The Frédéric Chopin Memorial is a bronze sculpture in Shanghai, China, in the Zhongshan Park, within the Changning district. It is dedicated to Frédéric Chopin, a 19th-century composer and virtuoso pianist of the Romantic period. It was designed by Lu Pin, and unveiled on 3 March 2007.

== History ==
The monument was proposed by Marek Niewiarowski, the secretary general of the International Federation of Chopin Societies, and a Chinese-Polish businesswoman Yu Jian Er. The sculpture was designed by artist Lu Pin, and manufactured in Gliwice, Poland. It was unveiled on 3 March 2007. The ceremony was attended by Krzysztof Olendzki, the Deputy Minister of Culture and National Heritage of Poland, and Wojciech Olejniczak, the Deputy Marshal of the Sejm of Poland. During the unveiling, Lu Pin was awarded the Gloria Artis Bronze Medal for Merit to Culture.
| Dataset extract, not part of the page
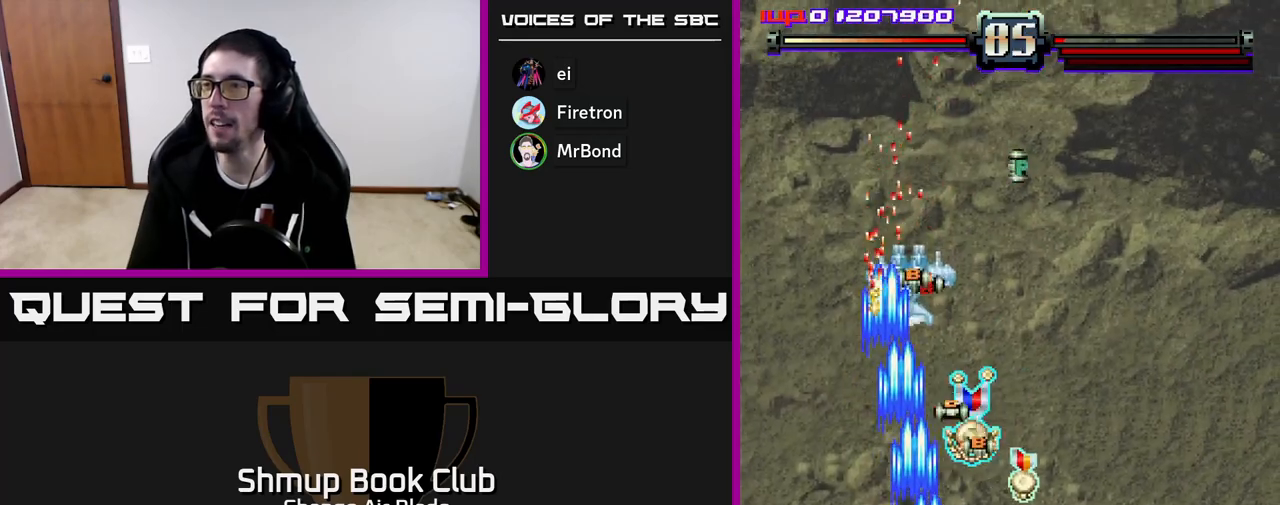
{"buttons": ["A", "DPAD_UP"], "left_stick": "center", "right_stick": "center", "events": [[50, "DPAD_UP", "down"], [250, "DPAD_RIGHT", "up"], [350, "DPAD_LEFT", "down"], [467, "DPAD_LEFT", "up"]]}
It was the second monument in Shanghai dedicated to a foreigner.

== Overview ==
The monument is a bronze structure, measuring 6 metres, and placed on a 1-metre-tall elevation. It has a form of numerous extruding thin and long vertical rectangular cuboids. At the top, if has a large sculpture of the face of Frédéric Chopin. Around it are placed several smaller thin and long vertical rectangular cuboids.